Spang recently completed a four-year college career with Boston University and played 40 games with the Terriers during the 2005-06 season for a total of 31 points (9 goals, 22 assists) and 14 penalty minutes. He earned a tryout contract with the Cleveland Barons and played eight games with the team at the end of the 2005-06 season.
Worcester has a mix of up-and-coming forwards and some experienced AHL vets in camp.
“Joe Pavelski has looked real strong,” Sommer said. “He had a real strong rookie tournament, he was about a point a game in the NHL exhibition schedule. Michal Macho, he’s come in here and he’s had a really good camp, but you know a veteran, Mathieu Darche has come in and also been real impressive, so you know, those are three guys we didn’t have last year, that I think can make a big impact for us up front.”
Pavelski is a seventh rounder from the 2003 Entry Draft.
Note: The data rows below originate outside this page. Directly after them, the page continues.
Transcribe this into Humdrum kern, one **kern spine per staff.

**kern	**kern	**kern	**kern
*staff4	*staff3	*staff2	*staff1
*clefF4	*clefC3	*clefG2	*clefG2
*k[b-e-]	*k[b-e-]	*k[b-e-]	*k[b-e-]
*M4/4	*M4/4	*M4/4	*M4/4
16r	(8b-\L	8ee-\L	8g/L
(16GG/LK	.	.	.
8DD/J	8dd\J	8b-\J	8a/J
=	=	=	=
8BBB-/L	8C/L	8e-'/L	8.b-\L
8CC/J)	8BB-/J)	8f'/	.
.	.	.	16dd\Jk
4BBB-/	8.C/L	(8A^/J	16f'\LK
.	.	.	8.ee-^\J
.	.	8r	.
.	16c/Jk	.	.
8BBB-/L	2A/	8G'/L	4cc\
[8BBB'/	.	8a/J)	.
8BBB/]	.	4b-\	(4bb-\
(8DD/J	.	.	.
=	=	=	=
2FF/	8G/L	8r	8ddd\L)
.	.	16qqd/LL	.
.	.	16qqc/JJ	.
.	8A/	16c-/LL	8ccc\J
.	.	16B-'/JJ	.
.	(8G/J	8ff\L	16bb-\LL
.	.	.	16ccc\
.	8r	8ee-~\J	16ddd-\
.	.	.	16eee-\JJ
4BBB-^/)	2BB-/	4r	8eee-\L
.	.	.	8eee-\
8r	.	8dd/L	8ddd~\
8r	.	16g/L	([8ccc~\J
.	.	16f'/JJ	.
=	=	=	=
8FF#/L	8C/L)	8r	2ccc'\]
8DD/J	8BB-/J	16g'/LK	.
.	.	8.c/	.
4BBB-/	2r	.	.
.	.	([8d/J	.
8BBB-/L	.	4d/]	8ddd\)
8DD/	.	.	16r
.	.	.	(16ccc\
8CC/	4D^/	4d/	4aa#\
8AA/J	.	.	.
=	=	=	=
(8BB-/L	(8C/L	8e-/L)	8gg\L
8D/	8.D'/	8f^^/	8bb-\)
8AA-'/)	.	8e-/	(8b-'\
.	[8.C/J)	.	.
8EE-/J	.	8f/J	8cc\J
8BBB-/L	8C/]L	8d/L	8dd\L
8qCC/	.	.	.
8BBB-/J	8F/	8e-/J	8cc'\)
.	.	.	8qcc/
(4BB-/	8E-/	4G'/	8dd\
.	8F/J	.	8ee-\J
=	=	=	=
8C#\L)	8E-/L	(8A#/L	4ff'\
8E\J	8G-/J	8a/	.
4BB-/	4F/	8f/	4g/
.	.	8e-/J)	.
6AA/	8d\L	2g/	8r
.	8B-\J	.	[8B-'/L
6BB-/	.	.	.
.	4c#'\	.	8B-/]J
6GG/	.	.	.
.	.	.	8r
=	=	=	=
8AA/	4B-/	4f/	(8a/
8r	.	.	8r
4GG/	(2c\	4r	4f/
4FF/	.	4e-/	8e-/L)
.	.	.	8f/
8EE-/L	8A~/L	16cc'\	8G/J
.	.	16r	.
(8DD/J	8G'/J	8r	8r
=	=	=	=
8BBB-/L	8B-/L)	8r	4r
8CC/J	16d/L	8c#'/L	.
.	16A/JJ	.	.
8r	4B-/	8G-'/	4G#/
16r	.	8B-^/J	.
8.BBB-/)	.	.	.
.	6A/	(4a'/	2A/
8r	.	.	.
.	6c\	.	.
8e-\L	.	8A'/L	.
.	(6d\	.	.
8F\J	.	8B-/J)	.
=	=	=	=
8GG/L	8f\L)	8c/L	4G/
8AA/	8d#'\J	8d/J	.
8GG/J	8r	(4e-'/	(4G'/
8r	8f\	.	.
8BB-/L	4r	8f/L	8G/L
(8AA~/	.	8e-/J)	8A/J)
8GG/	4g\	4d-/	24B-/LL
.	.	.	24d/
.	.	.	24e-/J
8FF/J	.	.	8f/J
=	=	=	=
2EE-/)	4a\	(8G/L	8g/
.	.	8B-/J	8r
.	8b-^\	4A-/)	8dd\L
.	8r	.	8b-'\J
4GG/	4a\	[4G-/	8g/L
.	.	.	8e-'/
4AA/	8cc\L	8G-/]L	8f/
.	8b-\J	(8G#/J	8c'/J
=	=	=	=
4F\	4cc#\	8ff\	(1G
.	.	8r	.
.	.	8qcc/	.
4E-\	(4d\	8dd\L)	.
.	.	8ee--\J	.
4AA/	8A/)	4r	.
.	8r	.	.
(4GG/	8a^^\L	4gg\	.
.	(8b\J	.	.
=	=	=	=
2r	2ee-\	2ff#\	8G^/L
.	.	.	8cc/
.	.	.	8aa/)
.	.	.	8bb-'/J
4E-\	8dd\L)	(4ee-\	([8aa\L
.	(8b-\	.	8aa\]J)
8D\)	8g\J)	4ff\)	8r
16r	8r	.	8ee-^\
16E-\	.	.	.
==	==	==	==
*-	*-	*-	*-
He played two seasons with the University of Wisconsin then opted out of his final two years of college to sign a pro contract with the Sharks. He put up 53 points in 41 games during the 2005-06 season in Wisconsin.
Tom Cavanagh will look to improve in his second year as a pro. The Harvard University grad had a late start during the 2005-06 season while he recovered from a knee injury, but went on to put up 21 points in 62 games as a rookie.
“You know he’s looked pretty good,“ said Sommer. “I think the biggest thing for him is to get his confidence going, and to stay healthy, heck if we can get him — you know I don’t like to put points on — but if he scores 15-20 goals for us this year, and is a plus player, that’ll be a big addition for us.”
Other returning players include Lukas Kaspar (LW), Mike Iggulden (RW), Tomas Plihal (LW), Jonathan Tremblay (RW) and Craig Valette (C). Kaspar returns for his second year as a pro after a 76-game rookie campaign with Cleveland, where he had 36 points and 88 penalty minutes. The promising 20-year-old wing was a Sharks first round pick in the 2004 Entry Draft. Iggulden is also entering his second year as a pro. The Cornell University graduate was signed by the Sharks as a free agent in January of 2006. He played 77 games with the Cleveland Barons during the 2005-06 season and had a total of 48 points. Plihal and Valette are both entering their fourth professional seasons, after three seasons with the Barons. Tremblay will look to stick after spending the majority of the 2005-06 season in the UHL.
Former Bruins draft pick Ashton Rome, who went unsigned and was drafted again by the Sharks in 2006, has a new contract and is also beginning his first professional season. The 20-year-old spent the majority of the 2005-06 season with the Kamloops Blazers (WHL). Rome picked up 47 points and 103 penalty minutes in 51 games with the Blazers.
“He’s got a lot of work to do,” admitted Coach Sommer. “His game’s definitely going to have to pick up, get a lot more intense, he’s got to be more focused, but there are some good things, too. He shoots the puck a ton, and he’s a big body. When he wants to go, he can go pretty good, but he’s just got to learn that it’s going to be a grind day in and day out, and he’s got to come to the rink a little bit more focused.”